Another round of strong lockdown, hopefully, will give a strong message to those who have been extremely careless in taking health measures. It is true that low-income people, especially in the informal sector, will suffer because of the lockdown. With that in mind, the government could launch a hotline through which local administrations could deliver food aid to people in crisis.
In areas where the number of such people is high, the Tk10 per kg of rice program needs to be expanded. Last time this program turned out to be highly effective. Some local administrations have already started moving in this direction and people have been buying daily necessities from trucks and designated shops selling low-cost items.
Even after being vaccinated, we must maintain extreme caution. Keeping the ICU crisis in mind, everyone except those who require hospitalization should act responsibly now. Please make room for the more serious patients. Also, more emphasis should be placed on strict adherence to hygiene rules. In this situation, the selfless contribution of our doctors and concerned health workers must be appreciated more. I urge those concerned to come forward more actively to ensure the medical professionals’ safety, housing, incentives, and speedy immunisation. I also call on health sector organisations in the private sector to play a stronger role in the interest of humanity. All of society must combat this disaster. The government alone cannot do much. Bangladesh has an inherent fighting spirit. May we not lose it in the face of this challenge.
Imagine that dreadful time in 1972, right after the liberation war. The entire country was reduced to ashes. We were the second poorest country in the world. The size of our total economy was initially 6.3 billion dollars, which rose to 8 billion dollars at the end of 1972. The per capita income was only 93 dollars. Not a single dollar was there in reserve. Food crisis was omnipresent, with six to seven children per household. The birth rate was about 3 percent. The poverty rate was close to 80 percent. The average life expectancy was only 47 years. Not to mention the extreme malnutrition of children with swollen, empty bellies. Roads, railways, bridges, culverts, ports- all destroyed. There was the challenge of rehabilitating one crore refugees. At a time of such dire crisis, Father of the Nation returned to the country with a message of hope. As soon as he set foot in the country on January 10, 1972, he said in speech at Suhrawardy Udyan, “If the people of my Bengal are not fully fed, if the youth cannot work or do not find employment, our independence will be futile.” He reiterated these words in more detail on 9 May 1972 at the premises of Rajshahi Madrasa. He said, “What do I want? I want the people of Bengal be adequately fed. What do I want? I want Bengal's youth to get employed. What do I want? I want the people of Bengal be happy. What do I want? I want these people to laugh and move freely.” He added, “But sadly, the oppressors have left nothing. They even burned down all the banknotes, foreign currency. Believe me, the day I came and took over the government, I did not get a single penny of foreign currency.” Despite such poverty and shortages, Bangabandhu presented to his countrymen the dream of a golden Bengal. He nurtured a fighting spirit in everyone. And Bangladesh stood up.

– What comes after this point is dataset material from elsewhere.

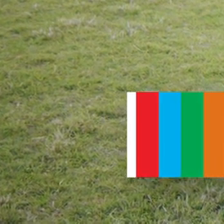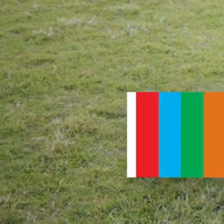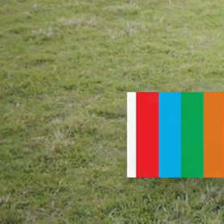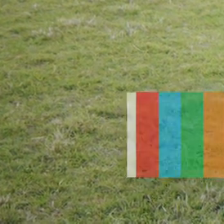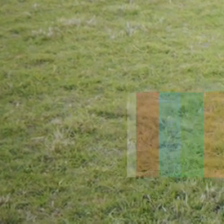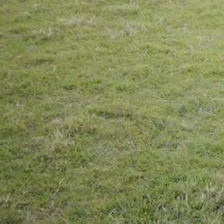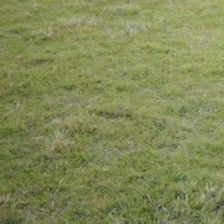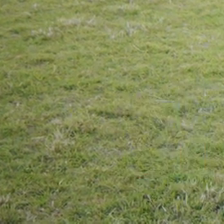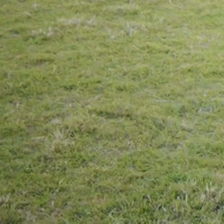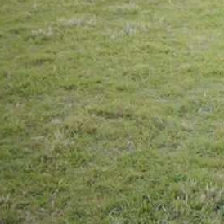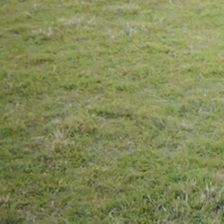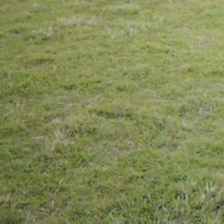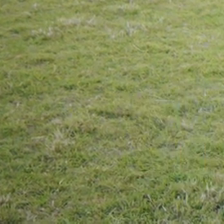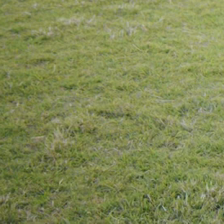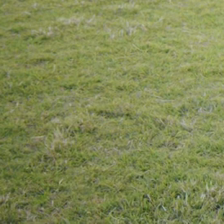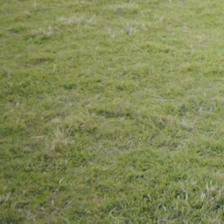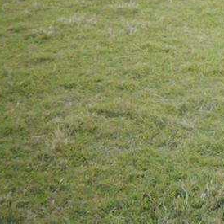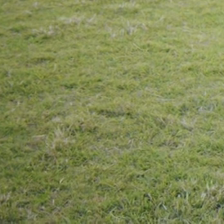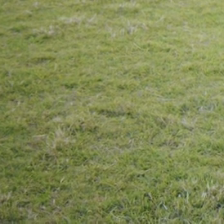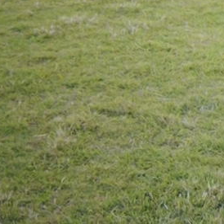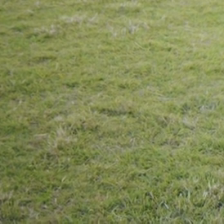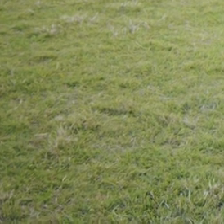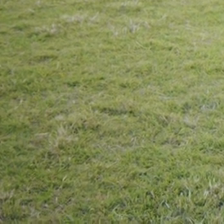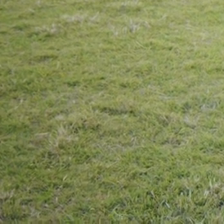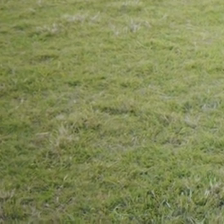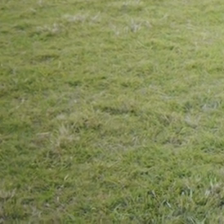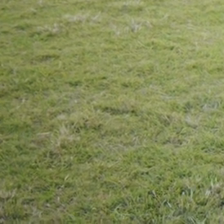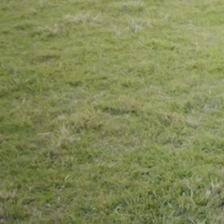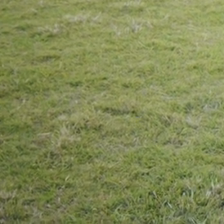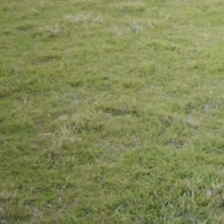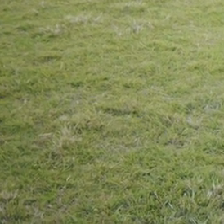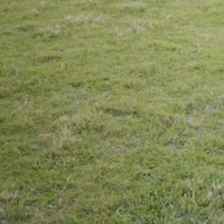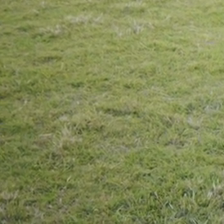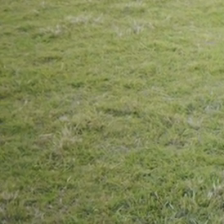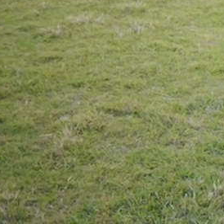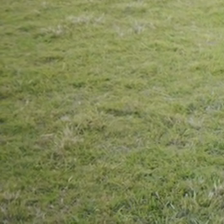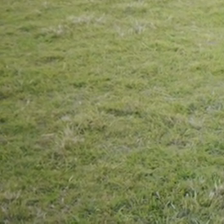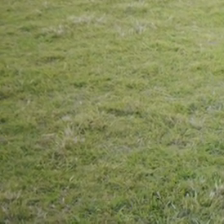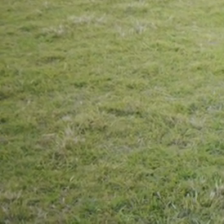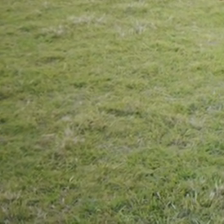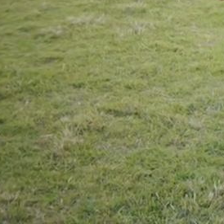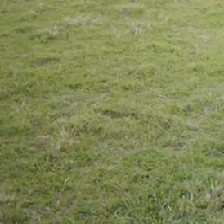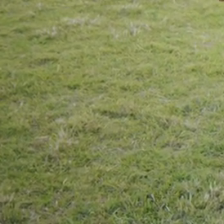Ballet. Do you think we could do some ballet movements right here, right now? Okay! What would you start with? What's a first move?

Bangabandhu gave his Bangladesh the gift of a people-oriented, rights-based constitution, with the main pillars of nationalism, socialism, democracy, and secularism. His socialism was purely indigenous. The constitution is also an excellent document of inclusive development. It included various promises for the freedom of the people such as democracy, human rights, decentralization, free compulsory education, health and nutrition, women's empowerment, rural development, agrarian revolution, emancipation of workers, employment opportunities, meeting basic needs, co-operatives, coordination between the private sector and public sector, etc. To implement these basic aspirations in the constitution, he formulated the First Five-year plan to adopt a policy of balanced development of agriculture and industry. He initiated the green revolution for modernization of agriculture and nationalised the industrial sector to increase production in the absence of the entrepreneurial class.Alongside impatient youths in the country, senior politicians also did not give his ideas a chance. Resisting harsh criticism, sabotage, and various attacks to create social unrest, he was focused on creating a welfare state for all. The three principles of his inclusive development that still benefit us today were: 1. Rapidly reducing the rate of population growth by increasing social awareness and institutional capacity; 2. Continuously trying to achieve food self-sufficiency by increasing agricultural production with support for research and development and 3. Implementing primary education in every corner of the country with public funding. He made many other far-reaching policies including people-oriented public administration, autonomy of Dhaka University, formation of UGC, including agricultural graduates in cadre service and giving them first-class status, setting up agricultural research institutes like Bangladesh Agricultural Research Institute (BARI), Bangladesh Rice Research Institute (BRRI), and Bangladesh Agricultural Research Council (BARC), etc. He also gave enough space to non-state actors.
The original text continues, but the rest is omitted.